ReGen: Generative Robot Simulation via Inverse Design

Part of International Conference on Representation Learning 2025 (ICLR 2025) Conference

Bibtex Paper

Authors

Peter (Phat) Nguyen, Johnson (Tsun-Hsuan) Wang, Zhang-Wei Hong, Erfan Aasi, Andrew Silva, Guy Rosman, Sertac Karaman, Daniela Rus

Abstract

Simulation plays a key role in scaling robot learning and validating policies, but constructing simulations remains labor-intensive. In this paper, we introduce ReGen, a generative simulation framework that automates this process using inverse design.

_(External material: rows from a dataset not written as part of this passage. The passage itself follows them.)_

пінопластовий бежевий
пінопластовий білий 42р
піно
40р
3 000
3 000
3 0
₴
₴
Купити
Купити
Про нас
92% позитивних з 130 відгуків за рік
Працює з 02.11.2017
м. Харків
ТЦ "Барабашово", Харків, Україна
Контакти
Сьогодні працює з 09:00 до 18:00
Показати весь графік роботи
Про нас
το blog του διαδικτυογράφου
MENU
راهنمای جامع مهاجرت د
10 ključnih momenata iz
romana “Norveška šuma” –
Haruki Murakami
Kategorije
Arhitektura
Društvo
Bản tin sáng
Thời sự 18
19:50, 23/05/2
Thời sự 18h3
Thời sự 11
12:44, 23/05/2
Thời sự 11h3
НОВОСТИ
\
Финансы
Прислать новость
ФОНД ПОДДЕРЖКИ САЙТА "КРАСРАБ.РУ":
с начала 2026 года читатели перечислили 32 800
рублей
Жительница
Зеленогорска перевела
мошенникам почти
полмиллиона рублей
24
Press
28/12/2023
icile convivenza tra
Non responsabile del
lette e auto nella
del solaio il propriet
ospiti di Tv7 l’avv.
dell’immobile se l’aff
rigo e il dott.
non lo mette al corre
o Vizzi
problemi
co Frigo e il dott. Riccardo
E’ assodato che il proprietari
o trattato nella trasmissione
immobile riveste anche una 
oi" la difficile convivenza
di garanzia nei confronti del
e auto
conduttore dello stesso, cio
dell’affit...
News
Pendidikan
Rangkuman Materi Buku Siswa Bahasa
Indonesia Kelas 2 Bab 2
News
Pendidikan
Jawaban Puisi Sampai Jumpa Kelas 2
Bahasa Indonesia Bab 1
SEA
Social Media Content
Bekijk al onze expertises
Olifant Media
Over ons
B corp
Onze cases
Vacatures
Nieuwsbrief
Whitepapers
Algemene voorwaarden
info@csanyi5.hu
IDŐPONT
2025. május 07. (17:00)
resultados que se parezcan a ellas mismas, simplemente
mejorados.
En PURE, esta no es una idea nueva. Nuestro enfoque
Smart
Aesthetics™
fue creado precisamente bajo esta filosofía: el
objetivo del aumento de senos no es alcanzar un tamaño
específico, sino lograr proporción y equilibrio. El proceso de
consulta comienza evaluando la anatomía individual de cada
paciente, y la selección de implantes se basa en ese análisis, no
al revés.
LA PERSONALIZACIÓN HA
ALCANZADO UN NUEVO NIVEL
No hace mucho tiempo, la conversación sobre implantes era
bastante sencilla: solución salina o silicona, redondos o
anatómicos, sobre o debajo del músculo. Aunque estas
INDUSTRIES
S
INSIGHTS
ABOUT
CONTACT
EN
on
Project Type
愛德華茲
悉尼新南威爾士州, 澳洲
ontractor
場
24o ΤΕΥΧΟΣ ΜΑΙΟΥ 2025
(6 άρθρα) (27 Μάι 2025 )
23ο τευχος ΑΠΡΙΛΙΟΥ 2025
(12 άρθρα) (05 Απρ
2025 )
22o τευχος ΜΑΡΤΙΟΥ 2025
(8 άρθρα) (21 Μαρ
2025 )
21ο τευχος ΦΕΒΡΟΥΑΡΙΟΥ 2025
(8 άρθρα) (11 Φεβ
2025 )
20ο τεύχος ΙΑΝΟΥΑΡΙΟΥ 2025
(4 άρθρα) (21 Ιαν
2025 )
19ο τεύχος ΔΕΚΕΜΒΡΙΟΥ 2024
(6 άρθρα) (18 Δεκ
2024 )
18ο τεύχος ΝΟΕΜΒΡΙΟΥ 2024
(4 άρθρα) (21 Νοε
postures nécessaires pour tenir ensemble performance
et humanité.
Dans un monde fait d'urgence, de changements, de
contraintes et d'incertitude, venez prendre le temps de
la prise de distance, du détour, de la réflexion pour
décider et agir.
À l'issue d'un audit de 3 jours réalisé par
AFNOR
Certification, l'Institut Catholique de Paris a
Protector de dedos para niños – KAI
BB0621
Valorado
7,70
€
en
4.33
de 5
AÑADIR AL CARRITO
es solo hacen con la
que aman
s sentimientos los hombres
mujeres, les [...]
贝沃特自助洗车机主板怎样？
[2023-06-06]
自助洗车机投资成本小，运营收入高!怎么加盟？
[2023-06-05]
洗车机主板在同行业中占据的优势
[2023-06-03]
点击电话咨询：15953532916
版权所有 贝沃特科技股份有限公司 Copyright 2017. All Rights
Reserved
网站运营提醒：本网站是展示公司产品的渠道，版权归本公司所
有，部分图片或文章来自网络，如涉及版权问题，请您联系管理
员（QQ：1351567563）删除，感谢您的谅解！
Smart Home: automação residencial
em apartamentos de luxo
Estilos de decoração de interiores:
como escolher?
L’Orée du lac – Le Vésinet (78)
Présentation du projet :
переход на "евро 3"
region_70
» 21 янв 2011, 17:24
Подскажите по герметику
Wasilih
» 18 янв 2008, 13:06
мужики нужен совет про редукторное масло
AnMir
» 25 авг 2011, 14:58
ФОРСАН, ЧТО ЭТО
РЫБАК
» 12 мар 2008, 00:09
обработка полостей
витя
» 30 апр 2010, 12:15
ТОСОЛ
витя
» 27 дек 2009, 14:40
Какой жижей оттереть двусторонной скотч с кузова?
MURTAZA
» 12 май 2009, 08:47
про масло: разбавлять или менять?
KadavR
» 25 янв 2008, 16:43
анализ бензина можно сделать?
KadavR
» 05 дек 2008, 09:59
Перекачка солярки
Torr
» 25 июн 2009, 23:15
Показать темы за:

Given an agent's behavior (such as a motion trajectory or objective function) and its textual description, we infer the underlying scenarios and environments that could have caused the behavior.Our approach leverages large language models to construct and expand a graph that captures cause-and-effect relationships and relevant entities with properties in the environment, which is then processed to configure a robot simulation environment. Our approach supports (i) augmenting simulations based on ego-agent behaviors, (ii) controllable, counterfactual scenario generation, (iii) reasoning about agent cognition and mental states, and (iv) reasoning with distinct sensing modalities, such as braking due to faulty GPS signals. We demonstrate our method in autonomous driving and robot manipulation tasks, generating more diverse, complex simulated environments compared to existing simulations with high success rates, and enabling controllable generation for corner cases. This approach enhances the validation of robot policies and supports data or simulation augmentation, advancing scalable robot learning for improved generalization and robustness.